The biggest issue is that if you expose the gateway port (18789) to the internet without proper authentication and hardening, you’re essentially giving an AI remote command execution access to your server. Attackers can interact with it, issue commands, access files, or compromise your whole system.

I’ve read reports of people finding hundreds of exposed Clawdbot instances on Shodan. Misconfigured gateways broadcasting their existence to anyone looking. That’s dangerous.

The documentation is honest about this, which I appreciate. The recommended approach: run it on dedicated hardware (not your daily laptop), use Docker sandboxing for risky operations, create separate agents for different security profiles, and never expose the gateway without strong authentication and network controls.

I’m keeping mine bound to loopback (local only) for now. If I want remote access later, I’ll use Tailscale or SSH tunnels—proper security infrastructure, not just opening ports.

The Real Appeal

After a few hours with it, I get why everyone’s talking about this.

Most AI assistants are passive. ChatGPT sits in a browser tab waiting for you to visit. Clawdbot is different. It can reach out to you. It remembers everything you tell it. It can execute workflows, monitor conditions, and alert you when something happens. It bridges the gap between “I’m thinking” (what AI usually does) and “I’m doing” (what we actually need).

For someone building automation systems and content creation workflows like I am, this is genuinely useful. It’s not perfect—there are edge cases and rough edges—but it feels like the closest thing to a real personal AI assistant that actually exists right now.

What’s Next

I’m planning to document the full journey here as I expand what August can do. Email integration, n8n workflow connections, more sophisticated automations—there’s a lot to explore.
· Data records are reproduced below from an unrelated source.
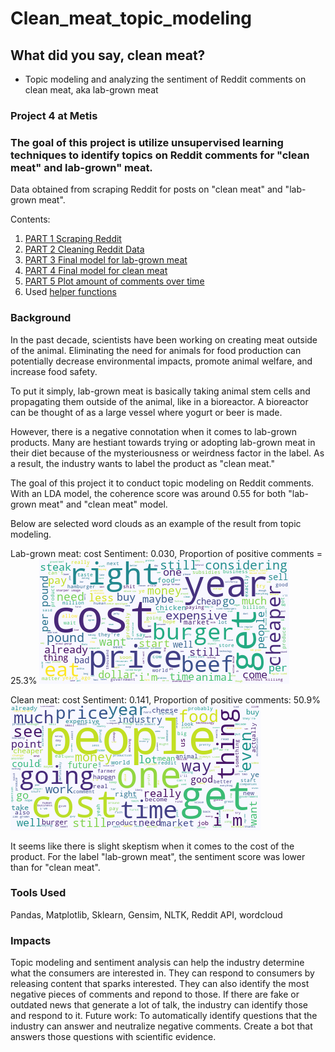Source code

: # Clean_meat_topic_modeling
## What did you say, clean meat? 
- Topic modeling and analyzing the sentiment of Reddit comments on clean meat, aka lab-grown meat
### Project 4 at Metis

### The goal of this project is utilize unsupervised learning techniques to identify topics on Reddit comments for "clean meat" and lab-grown" meat.
Data obtained from scraping Reddit for posts on "clean meat" and "lab-grown meat".

Contents:
1. [PART 1 Scraping Reddit](https://github.com/chennat811/Clean_meat_topic_modeling/blob/main/Project4_PART1_Scrape_Reddit.ipynb)
2. [PART 2 Cleaning Reddit Data](https://github.com/chennat811/Clean_meat_topic_modeling/blob/main/Project4_PART2_Cleaning_Reddit_Data.ipynb)
3. [PART 3 Final model for lab-grown meat](https://github.com/chennat811/Clean_meat_topic_modeling/blob/main/Project4_PART3_FinalModel_LabGrown.ipynb)
4. [PART 4 Final model for clean meat](https://github.com/chennat811/Clean_meat_topic_modeling/blob/main/Project4_PART4_FinalModel_CleanMeat.ipynb)
5. [PART 5 Plot amount of comments over time](https://github.com/chennat811/Clean_meat_topic_modeling/blob/main/Project4_PART5-Amount_comments_over_time.ipynb)
6. Used [helper functions](https://github.com/chennat811/Clean_meat_topic_modeling/blob/main/helper_functions.py)

### Background
In the past decade, scientists have been working on creating meat outside of the animal. Eliminating the need for animals for food production can potentially decrease environmental impacts, promote animal welfare, and increase food safety. 

To put it simply, lab-grown meat is basically taking animal stem cells and propagating them outside of the animal, like in a bioreactor. A bioreactor can be thought of as a large vessel where yogurt or beer is made. 

However, there is a negative connotation when it comes to lab-grown products. Many are hestiant towards trying or adopting lab-grown meat in their diet because of the mysteriousness or weirdness factor in the label. As a result, the industry wants to label the product as "clean meat."

The goal of this project it to conduct topic modeling on Reddit comments. With an LDA model, the coherence score was around 0.55 for both "lab-grown meat" and "clean meat" model. 

Below are selected word clouds as an example of the result from topic modeling.

Lab-grown meat: cost
Sentiment: 0.030, Proportion of positive comments = 25.3%
![Cost](https://github.com/chennat811/Clean_meat_topic_modeling/blob/main/Final_Wordclouds/wordcloud_9_top1.png)

Clean meat: cost
Sentiment: 0.141, Proportion of positive comments: 50.9%
![Cost](https://github.com/chennat811/Clean_meat_topic_modeling/blob/main/Final_Wordclouds/wordcloud_clean_top1.png)

It seems like there is slight skeptism when it comes to the cost of the product. For the label "lab-grown meat", the sentiment score was lower than for "clean meat".

### Tools Used
Pandas, Matplotlib, Sklearn, Gensim, NLTK, Reddit API, wordcloud

### Impacts
Topic modeling and sentiment analysis can help the industry determine what the consumers are interested in. They can respond to consumers by releasing content that sparks interested. They can also identify the most negative pieces of comments and repond to those. If there are fake or outdated news that generate a lot of talk, the industry can identify those and respond to it. Future work: To automatically identify questions that the industry can answer and neutralize negative comments. Create a bot that answers those questions with scientific evidence.
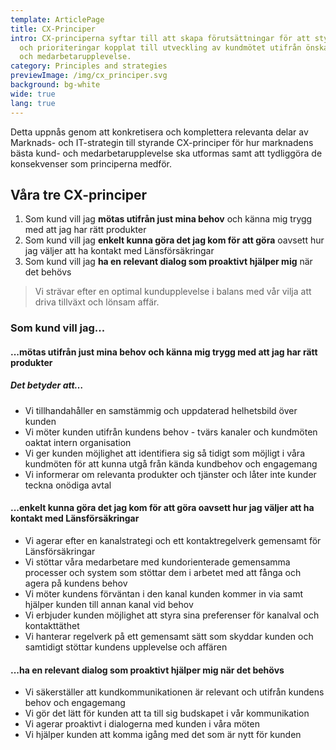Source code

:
 ```yaml
---
template: ArticlePage
title: CX-Principer
intro: CX-principerna syftar till att skapa förutsättningar för att styra beslut
  och prioriteringar kopplat till utveckling av kundmötet utifrån önskad kund-
  och medarbetarupplevelse.
category: Principles and strategies
previewImage: /img/cx_principer.svg
background: bg-white
wide: true
lang: true
---
```

Detta uppnås genom att konkretisera och komplettera relevanta delar av Marknads- och IT-strategin till styrande CX-principer för hur marknadens bästa kund- och medarbetarupplevelse ska utformas samt att tydliggöra de konsekvenser som principerna medför. 

## Våra tre CX-principer

1. Som kund vill jag **mötas utifrån just mina behov** och känna mig trygg med att jag har rätt produkter
2. Som kund vill jag **enkelt kunna göra det jag kom för att göra** oavsett hur jag väljer att ha kontakt med Länsförsäkringar
3. Som kund vill jag **ha en relevant dialog som proaktivt hjälper mig** när det behövs

> Vi strävar efter en optimal kundupplevelse i balans med vår vilja att driva tillväxt och lönsam affär.

### Som kund vill jag...

#### ...mötas utifrån just mina behov och känna mig trygg med att jag har rätt produkter

##### Det betyder att…

* Vi tillhandahåller en samstämmig och uppdaterad helhetsbild över kunden
* Vi möter kunden utifrån kundens behov - tvärs kanaler och kundmöten oaktat intern organisation
* Vi ger kunden möjlighet att identifiera sig så tidigt som möjligt i våra kundmöten för att kunna utgå från kända kundbehov och engagemang
* Vi informerar om relevanta produkter och tjänster och låter inte kunder teckna onödiga avtal

#### ...enkelt kunna göra det jag kom för att göra oavsett hur jag väljer att ha kontakt med Länsförsäkringar

* Vi agerar efter en kanalstrategi och ett kontaktregelverk gemensamt för Länsförsäkringar
* Vi stöttar våra medarbetare med kundorienterade gemensamma processer och system som stöttar dem i arbetet med att fånga och agera på kundens behov
* Vi möter kundens förväntan i den kanal kunden kommer in via samt hjälper kunden till annan kanal vid behov
* Vi erbjuder kunden möjlighet att styra sina preferenser för kanalval och kontakttäthet
* Vi hanterar regelverk på ett gemensamt sätt som skyddar kunden och samtidigt stöttar kundens upplevelse och affären

#### ...ha en relevant dialog som proaktivt hjälper mig när det behövs

* Vi säkerställer att kundkommunikationen är relevant och utifrån kundens behov och engagemang
* Vi gör det lätt för kunden att ta till sig budskapet i vår kommunikation
* Vi agerar proaktivt i dialogerna med kunden i våra möten
* Vi hjälper kunden att komma igång med det som är nytt för kunden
But I’m doing it carefully. Installing software that has shell access to your server is a decision that deserves respect, not just excitement. I’m building slowly, testing thoroughly, and documenting the security decisions I make along the way.

If you’re curious about this project, my recommendation is to install it in a sandbox first. Get comfortable with it. Then, if you want to use it seriously, set it up properly on dedicated hardware with security in mind.

The hype is justified, but the responsibility is real.